Juppe and son to move out of flats in corruption row

STEPHEN JESSEL

Paris

Amid rumours of the imminent resignation of the Prime Minister, Alain Juppe, the French franc came under attack yesterday and prices fell on the Paris stock exchange.

Mr Juppe denied the rumours last night, and said he and his son would move out of apartments owned by the city of Paris which have been the subject of a judicial investigation of allegations Mr Juppe abused power to lower rent or pay for renovations. "My children have or will move in the coming weeks and I will do the same to turn the page which is for me a deep wound," he said.

It was not clear what effect, if any, the move would have on the investigation of his actions while assistant Paris mayor in charge of finances from 1989 to 1993.

The rumours were prompted by the disclosure that police had opened a preliminary inquiry into possible abuse by Mr Juppe of his position to allocate himself a luxury flat belonging to the city of Paris, and to reduce the rent of another city-owned flat let to his son.

At this stage the affair stops short of being a major scandal but it is proving embarrassing and damaging to the Prime Minister. The political rumour mill has begun to grind out names of possible successors in the unlikely event that President Jacques Chirac feels able to do without Mr Juppe.

A collapse in support for the Prime Minister was confirmed by three opinion polls yesterday which showed that, in the space of a month, backing for Mr Juppe had fallen by 21 percentage points in one poll, 18 in a second poll and 16 in a third. They provided little comfort for Mr Chirac, whose own standing fell by 10, 11 and 13 points in the surveys.

Although tax increases, a public-sector wage freeze and disappointment over the failure of the government to achieve early economic success lie behind the steady drop in the two men's ratings, Mr Juppe is being further damaged by the controversy about the use of city-owned housing. He appeared to have beaten back one legal challenge arising from revelations that he reduced the rent of a flat let to his son Laurent, by Fr1,000 a month while in charge of the finances at the Paris city hall. Prosecutors decided that since Mr Juppe himself had not benefited financially he had committed no offence.

But attention has turned to an apartment let to Mr Juppe, in a chic area of central Paris at a rent well below the market rate.
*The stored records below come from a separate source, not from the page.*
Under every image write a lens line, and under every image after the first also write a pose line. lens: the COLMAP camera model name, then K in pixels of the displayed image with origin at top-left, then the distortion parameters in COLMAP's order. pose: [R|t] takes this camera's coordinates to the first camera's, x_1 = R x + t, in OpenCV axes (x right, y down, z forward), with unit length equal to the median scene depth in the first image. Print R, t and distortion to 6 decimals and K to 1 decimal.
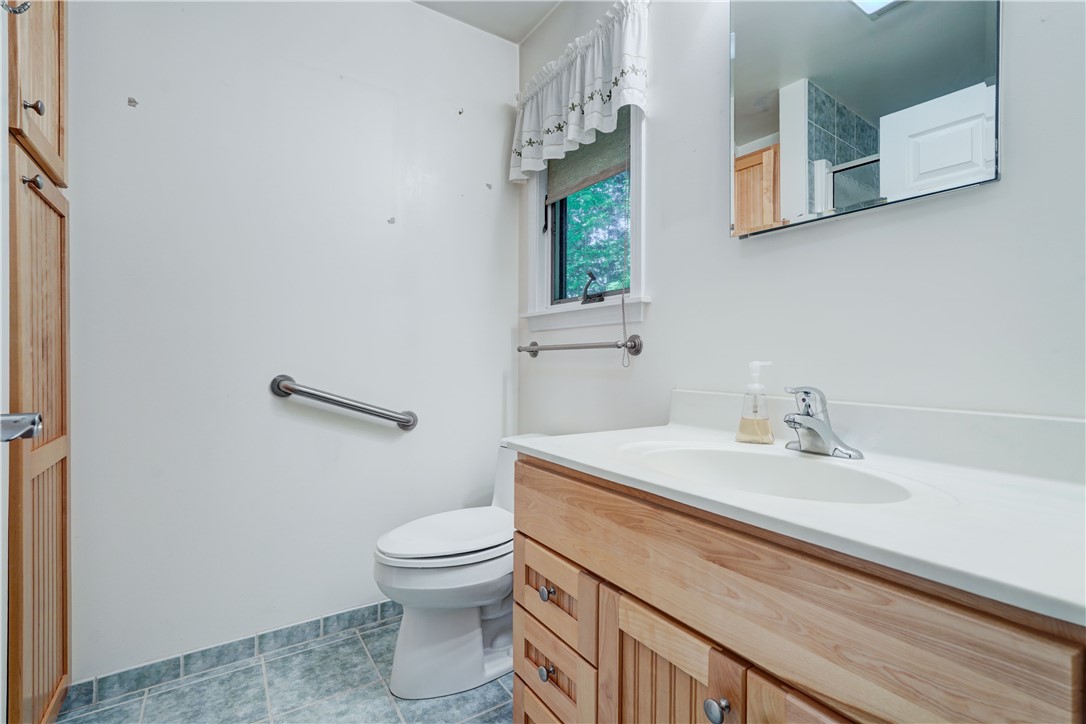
lens RADIAL K [[498.5, 0, 528.3], [0, 498.5, 359.5], [0, 0, 1]] dist [0.000239, 0.010099]
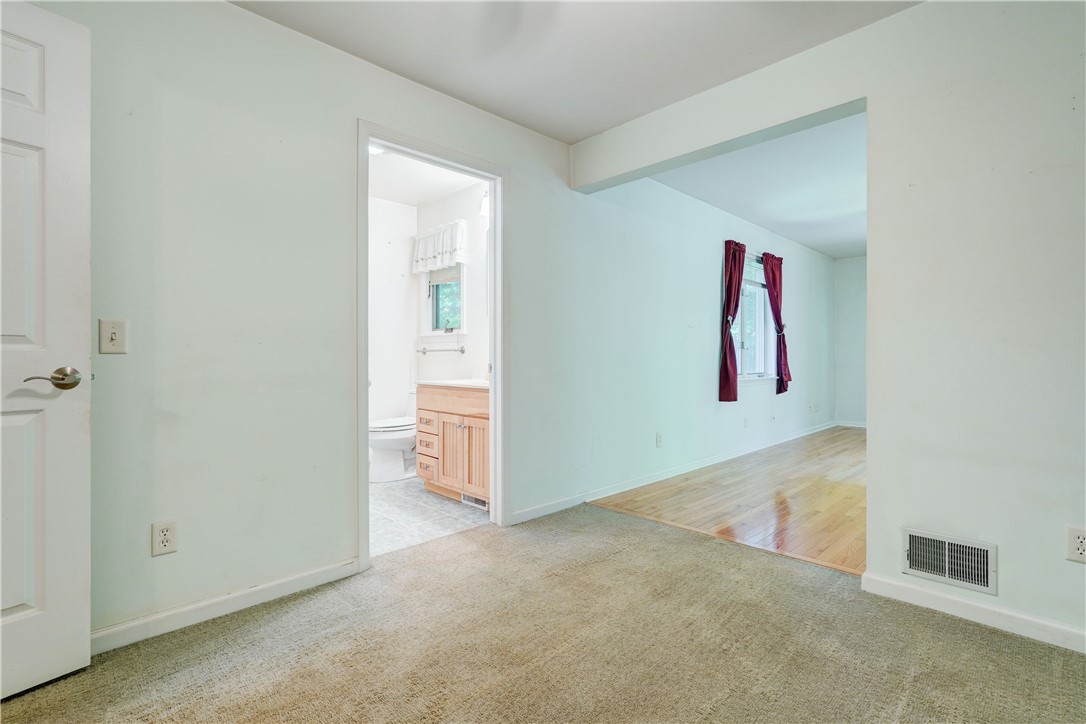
lens RADIAL K [[510.9, 0, 549.7], [0, 510.9, 361.8], [0, 0, 1]] dist [-0.008692, 0.001058]
pose [[0.972852, -0.007195, 0.231318, 0.036258], [0.004298, 0.999906, 0.013026, 0.000068], [-0.231390, -0.011678, 0.972791, -1.724627]]
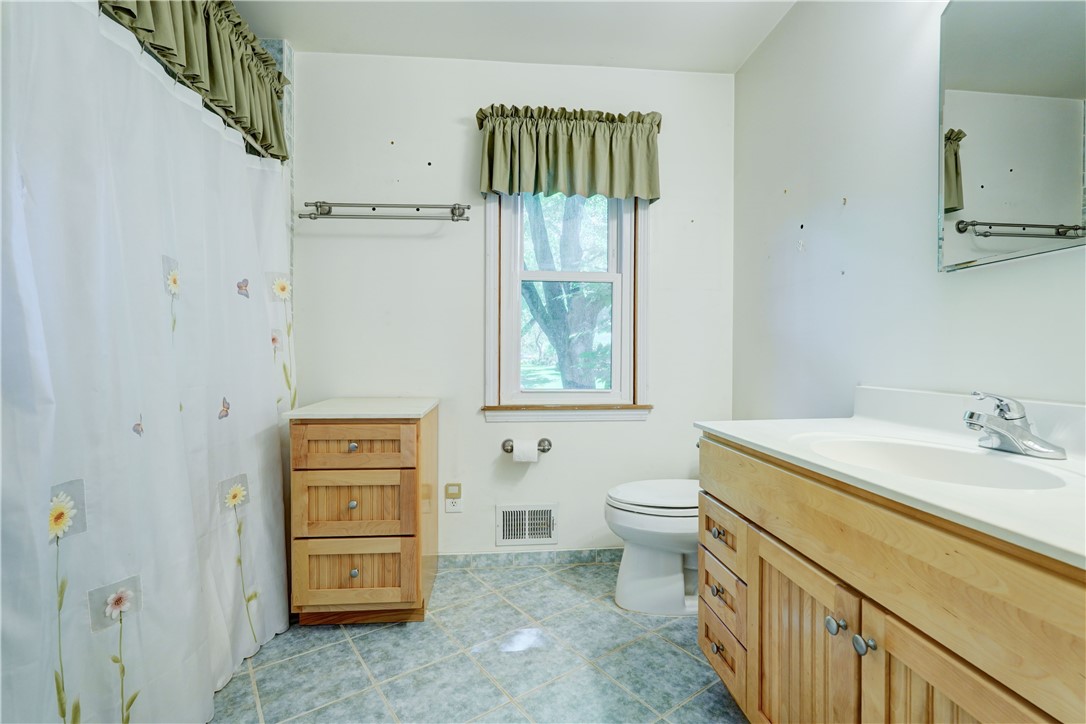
lens RADIAL K [[488.5, 0, 538.8], [0, 488.5, 366.6], [0, 0, 1]] dist [-0.008863, 0.000332]
pose [[0.889059, 0.009100, -0.457703, 0.132963], [0.003379, 0.999645, 0.026437, -0.011459], [0.457781, -0.025050, 0.888712, -0.244838]]
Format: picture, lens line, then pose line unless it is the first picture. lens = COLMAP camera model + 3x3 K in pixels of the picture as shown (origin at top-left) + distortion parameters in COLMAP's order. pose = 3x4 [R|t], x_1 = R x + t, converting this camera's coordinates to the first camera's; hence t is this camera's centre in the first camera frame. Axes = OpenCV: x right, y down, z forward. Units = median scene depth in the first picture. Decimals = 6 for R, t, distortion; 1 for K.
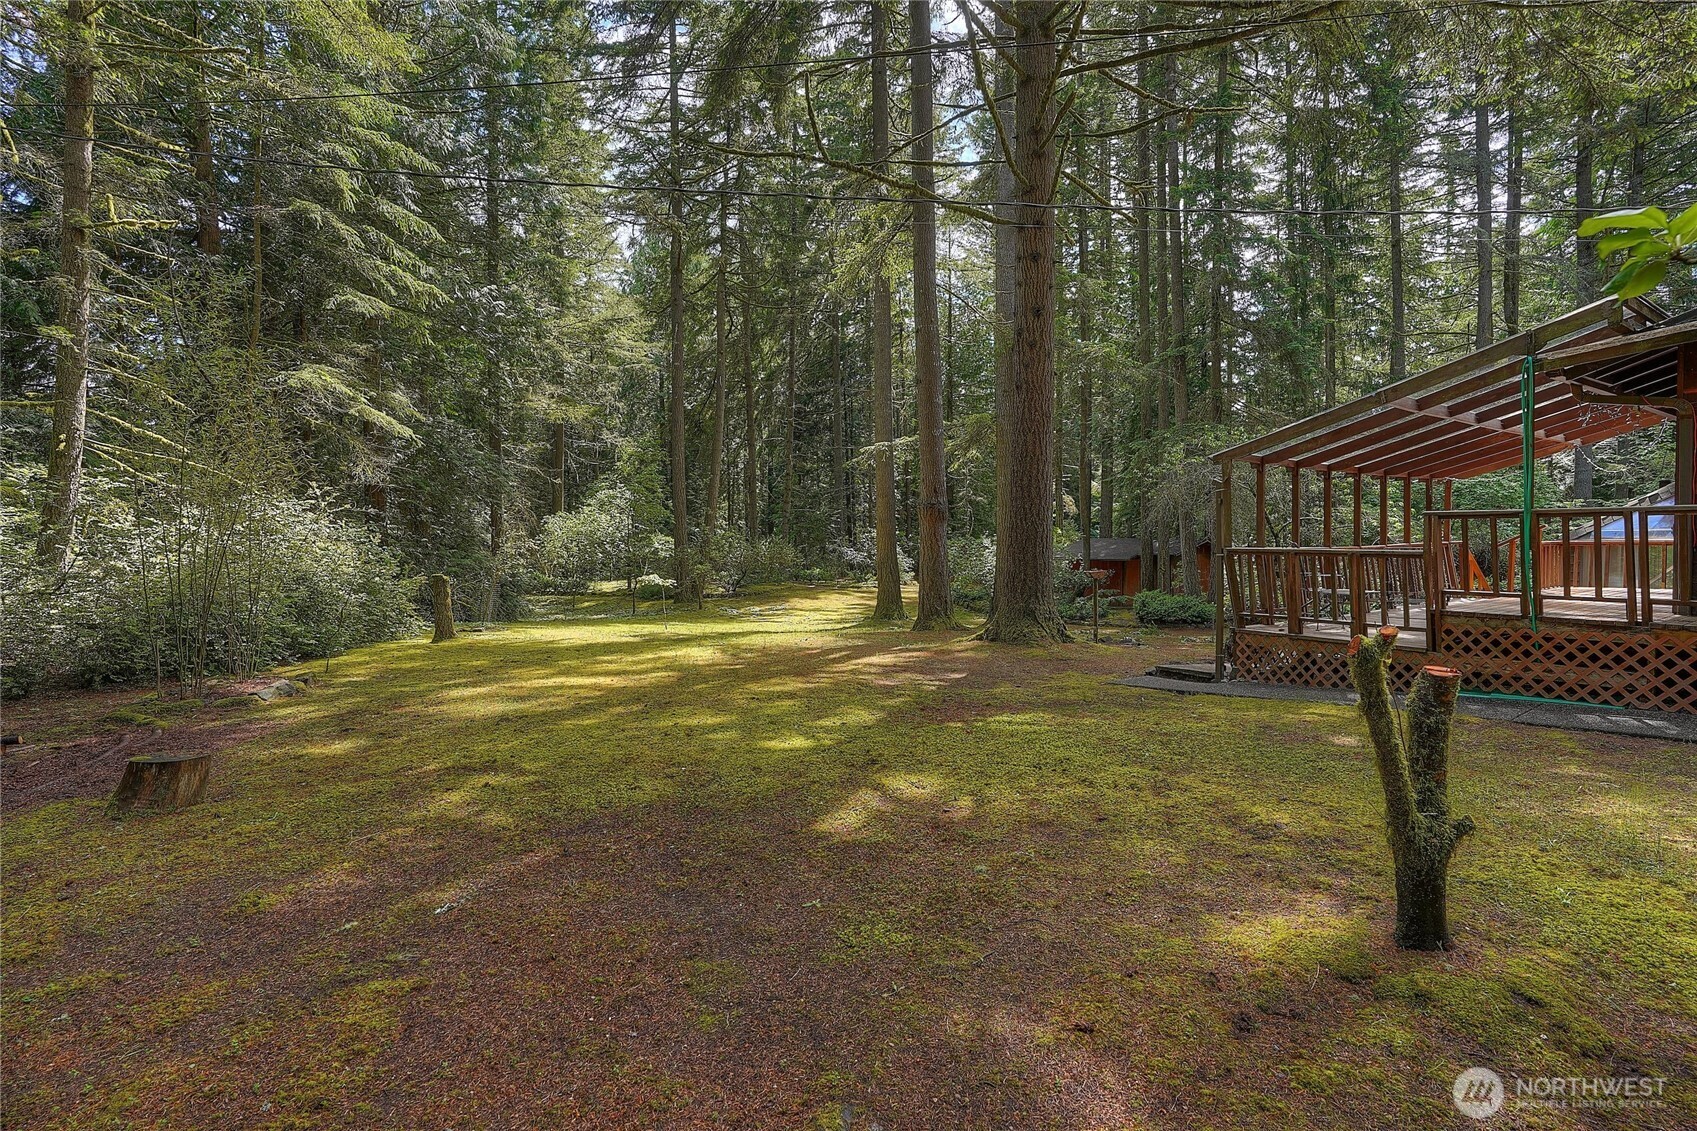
lens RADIAL K [[802.6, 0, 874.9], [0, 802.6, 539.2], [0, 0, 1]] dist [-0.001420, -0.000253]
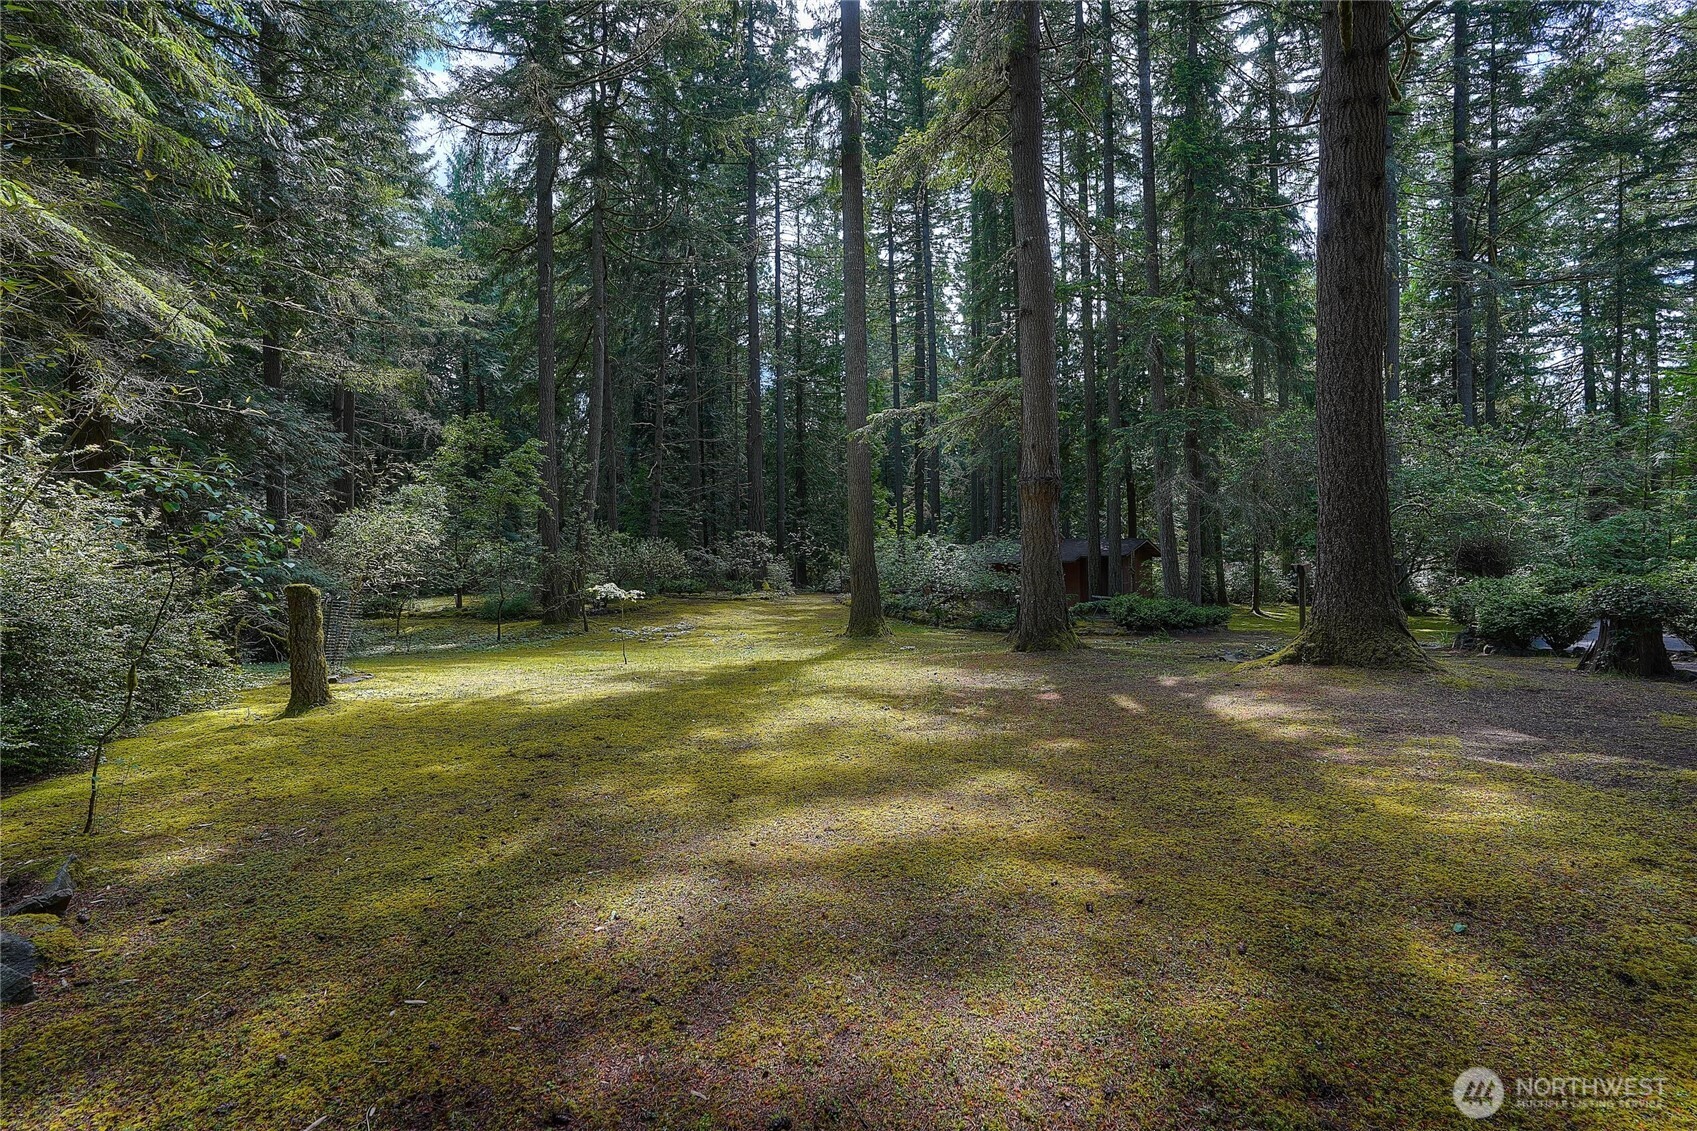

Claims that he was not directly involved in the distribution of city-owned flats appear to have been demolished by evidence from a city employee that Mr Juppe was closely involved in allotting flats, authorising repair work and setting rents. Renovation work worth Fr1.1m (pounds 140,000) was done to Mr Juppe's flat before he moved in.

The case is with prosecutors who have asked Paris city hall for a number of documents, and called on the police to conduct an inquiry to establish the facts. The legal position is not clear, as any offence committed by Mr Juppe may be covered by a statute of limitations.